Publishers told to avoid current affairs material which will need regular revision so that parents aren't forced to buy new liberal studies books

PUBLISHED : Friday, 15 November, 2013, 4:47am
UPDATED : Friday, 15 November, 2013, 4:47am

Liberal studies textbooks that focus on teaching current affairs require too many revisions because of the fast-moving nature of the content, the consumer watchdog says.

Publishers should exclude such topics from their books instead of using updates as an excuse to make parents spend on new volumes, the Consumer Council advised.

"Current affairs are changing too quickly and it is not right to include them in liberal studies textbooks, which are different from newspapers and magazines," Michael Hui King-man, chairman of the council's publicity and community relations committee, said yesterday.

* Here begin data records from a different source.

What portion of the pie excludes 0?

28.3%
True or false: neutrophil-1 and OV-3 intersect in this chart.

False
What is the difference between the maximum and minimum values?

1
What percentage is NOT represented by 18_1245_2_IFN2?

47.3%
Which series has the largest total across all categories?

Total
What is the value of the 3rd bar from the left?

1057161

Liberal studies became compulsory for older secondary pupils in 2009 to develop skills in critical thinking.

The subject has six modules: personal development and interpersonal relationships; Hong Kong today; modern China; globalisation; energy, technology and the environment; and public health. It also covers topics such as the rule of law and Hongkongers' identity.

But the Education Bureau does not include books on the subject in its recommended textbook list. This frees publishers from regulations that bar revisions within five years of the launch of the current edition, essentially allowing for frequent updates to the textbooks.

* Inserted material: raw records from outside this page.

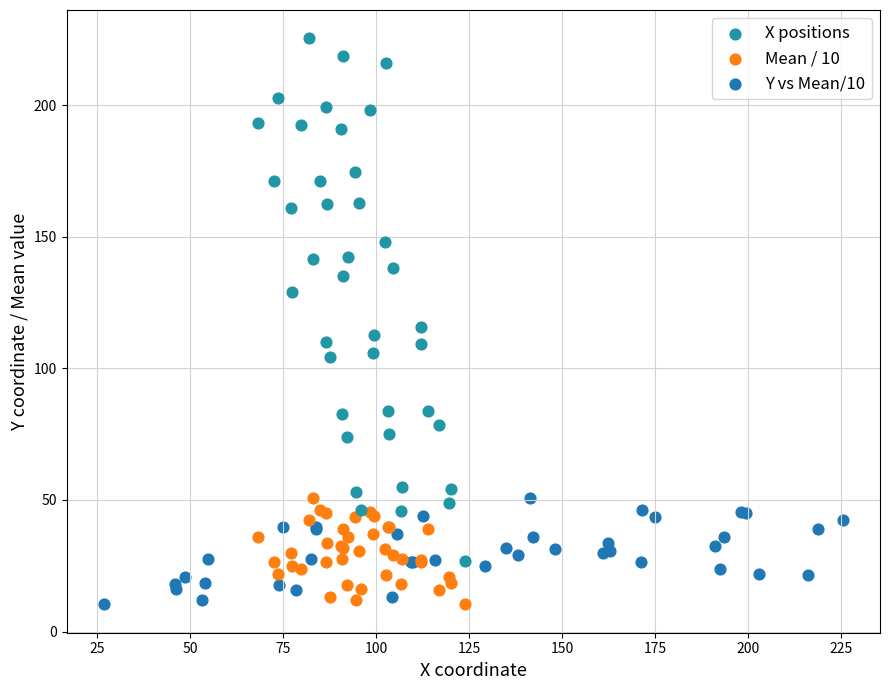

What are all the series names shown in the legend?

X positions, Mean / 10, Y vs Mean/10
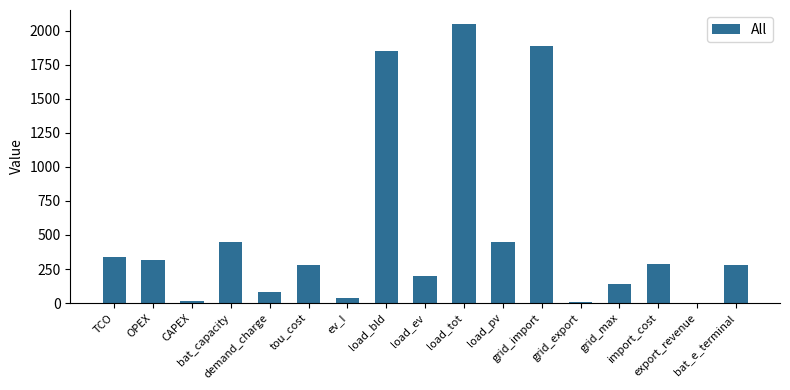

The chart shows a value of 623.2 at load_tot. True or false?

False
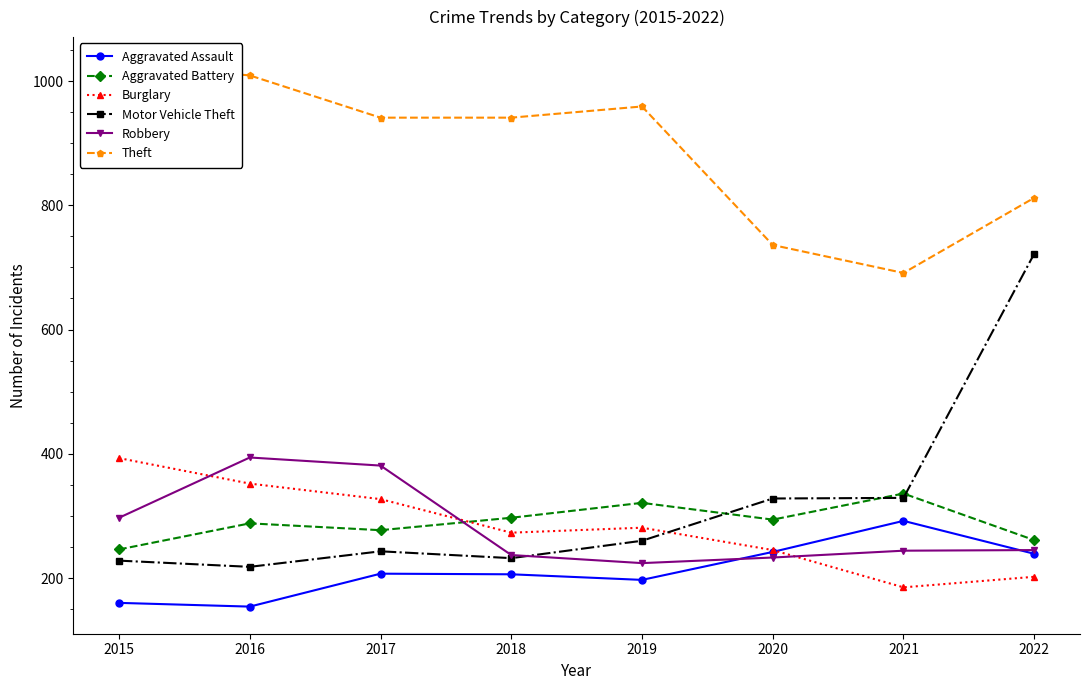

Reading right to left, extract all data points from this chart.

Aggravated Assault: 239	292	242	197	206	207	154	160
Aggravated Battery: 261	336	294	321	297	277	288	246
Burglary: 202	185	245	281	273	327	352	393
Motor Vehicle Theft: 722	329	328	260	232	243	218	228
Robbery: 245	244	233	224	237	381	394	297
Theft: 812	691	736	959	941	941	1009	1027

"If incorporating current affairs into a textbook can help educate a concept, it certainly deserves merit," council chief executive Gilly Wong Fung-han said.

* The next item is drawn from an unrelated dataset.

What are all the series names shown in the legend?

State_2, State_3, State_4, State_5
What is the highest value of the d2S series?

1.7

"But using the need to update current affairs as an excuse to make parents buy new textbooks at higher costs is not right."

The council conducted an annual survey of 15 textbooks including music, Chinese history, Putonghua and liberal studies.

Overall, five volumes were judged "necessary" for revision because of outdated content, and a further nine were deemed "somewhat necessary".

Among the three liberal studies textbooks, two of them, published by Ling Kee Publishing, were assessed to be "somewhat necessary" for revision.

The third, by Pearson Longman, was in need of a "reprint with amendments".

The council received 11 complaints about textbooks and exercise books last year and 10 complaints the year before.

Professional Teachers' Union president Fung Wai-wah said books on liberal studies were trickier to publish, given that the subject was relatively new and many of its topics required discussion about the latest issues in current affairs.

"Topics such as environmental issues change rapidly," Fung said. "Publishers should think about how to publish a textbook without the facts getting outdated within just a year.

"For fast-changing aspects such as government data or policies, the publisher may want to consider referring to external sources such as government websites to avoid obsolete figures in print."

Fung said it would be ideal to include liberal studies textbooks on the bureau's list so that revisions could be regulated. The bureau said it did not recommend schools use textbooks as the primary learning and teaching resource for liberal studies.